典型的にはGoogle の採用ページを見ればだいたい分かるが、これらの条件を満たしている日本人があまりに少ないため、この業界は「就職できない」という領域ではなく、これらの条件を満たす人材を各社が奪い合っているような状態である。逆に言うと、これらの条件を満たしていれば少なくともエンジニア就職の道はいくらでもあるので、就職口があるかどうかを延々気にして悩まなくても……。

自然言語処理の研究者になるには、能力的な問題というより、言語が好きか(語学マニア、もしくは言語学マニア)とか、コーパスや辞書作成が楽しめるかとか、そういう性格的な問題が一番大きいのではないかな? たぶん、言語学も言語自体にもそんな興味がない、コーパス作るのも嫌、辞書作るのも苦手、なんて状況で「自然言語処理の研究者になりたい」と言っているとちょっと苦しいと思うけど、好きなことをするのが一番だし、寝食を忘れて没頭できることあるなら、それをすればいいんじゃないかなーと思うのだ。
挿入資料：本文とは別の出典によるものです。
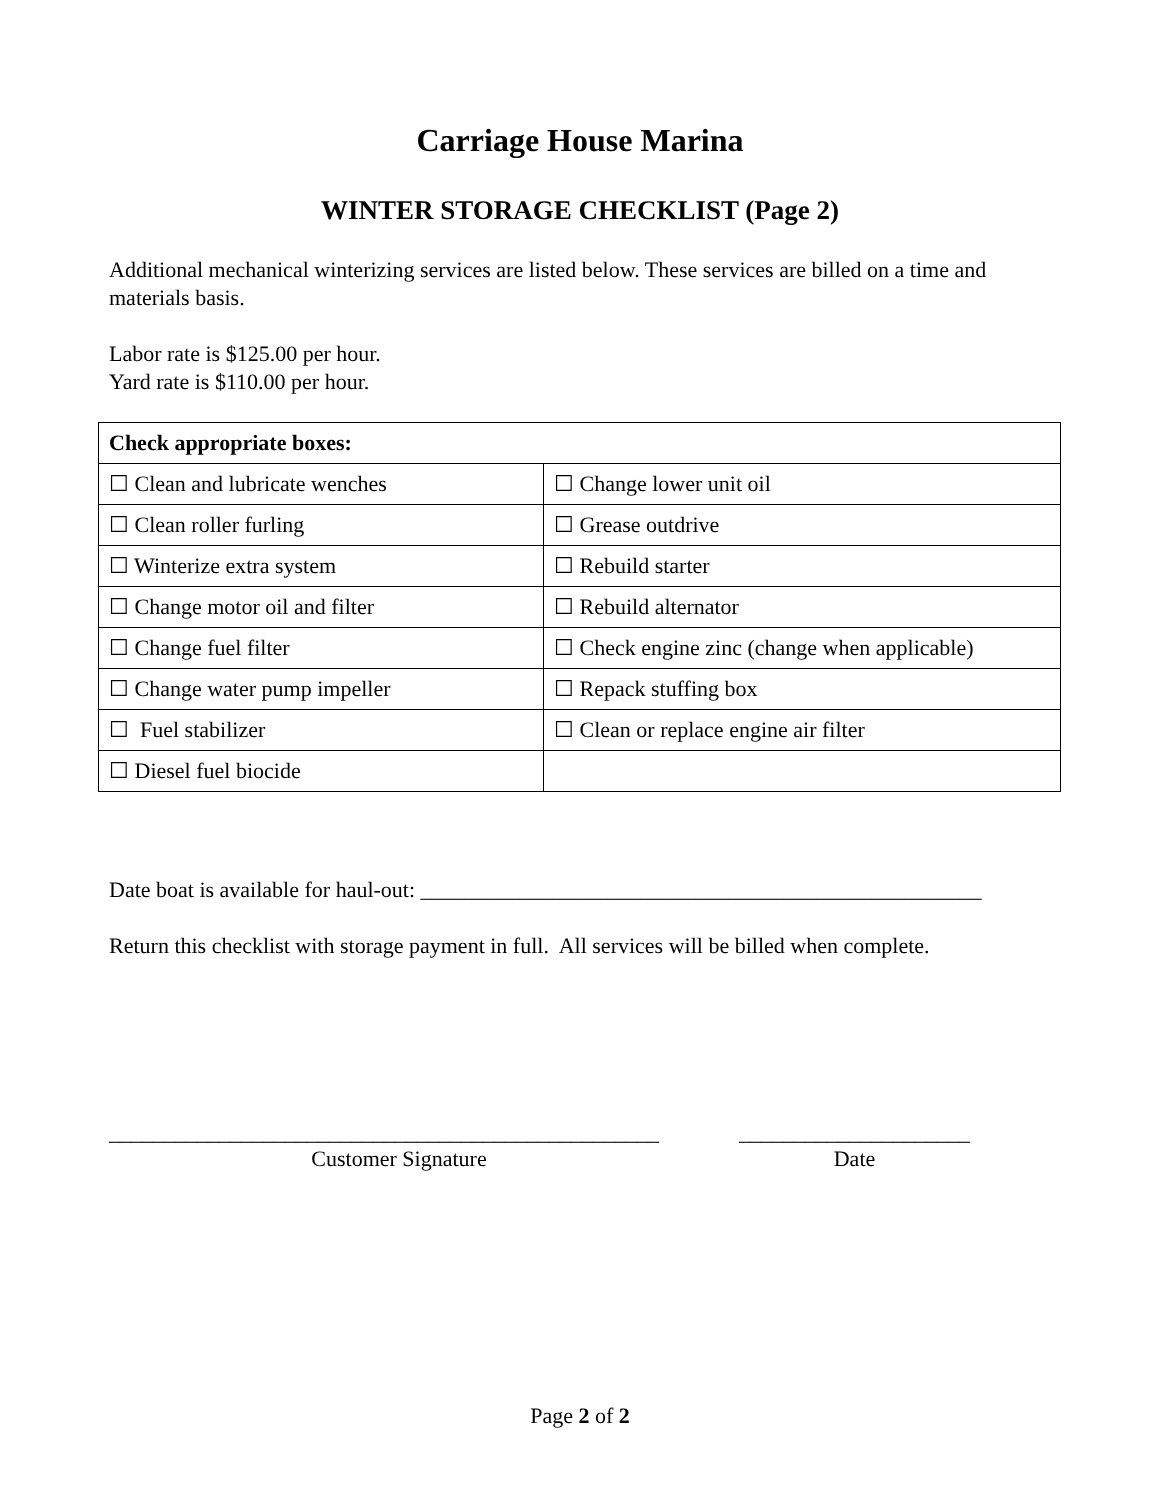Carriage House Marina
WINTER STORAGE CHECKLIST (Page 2)
Additional mechanical winterizing services are listed below. These services are billed on a time and materials basis.
Labor rate is $125.00 per hour.
Yard rate is $110.00 per hour.
| Check appropriate boxes: | |
| ☐ Clean and lubricate wenches | ☐ Change lower unit oil |
| ☐ Clean roller furling | ☐ Grease outdrive |
| ☐ Winterize extra system | ☐ Rebuild starter |
| ☐ Change motor oil and filter | ☐ Rebuild alternator |
| ☐ Change fuel filter | ☐ Check engine zinc (change when applicable) |
| ☐ Change water pump impeller | ☐ Repack stuffing box |
| ☐ Fuel stabilizer | ☐ Clean or replace engine air filter |
| ☐ Diesel fuel biocide | |
Date boat is available for haul-out: ___________________________________________________
Return this checklist with storage payment in full. All services will be billed when complete.
__________________________________________________
Customer Signature
_____________________
Date
Page 2 of 2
(まあ、少し話すとその人が言語ラブかどうかは分かると思うし) 世の中研究者になるだけが人生ではないし、自然言語処理だけが研究でもないし、けっこう固定的に考えてしまう人(学生)多いんだなぁ、と感じてしまう。

海外のインターンシップや海外の就職の話もたくさんいただくのだが、それらはほぼ例外なく博士後期課程の在学者、もしくは博士後期課程に進学希望の人が対象なので、博士に行く予定なら紹介できるのに、博士の学生だったら推薦できるのに、と思うことが多々ある(そして応募する人、もしくは推薦したい人がいなくて話が流れる)。実際のところ、3年間博士後期課程に在学すれば、1回は3ヶ月くらい海外にインターンシップか共同研究で行く機会が来たりするし(自分は3回行こうとして3回目もオファーまでいただいていたのだが、日程的に無理になったのでキャンセルせざるを得なくなり、ご迷惑をおかけして申し訳なかったが……)。

迷うのであれば指導教官に相談してみて、自分は適性がありそうかどうか質問してみるとよい。教授も下手をすれば博士号取れない人を受け入れるのはリスクなので、「ぜひ来てほしい」とか「あなたは大丈夫だから来てくれてもいい」とか「あなたはとりあえず就職したほうがいい」とか教えてくれるはずである。アドバイス通りにする必要はないが、自分がどのように見られているのかは分かるであろう。

自分しては世界に羽ばたく(日本)人がもっと増えればな、と思っているのだが、なかなか時間のかかるもので、千里の道も一歩から、かな?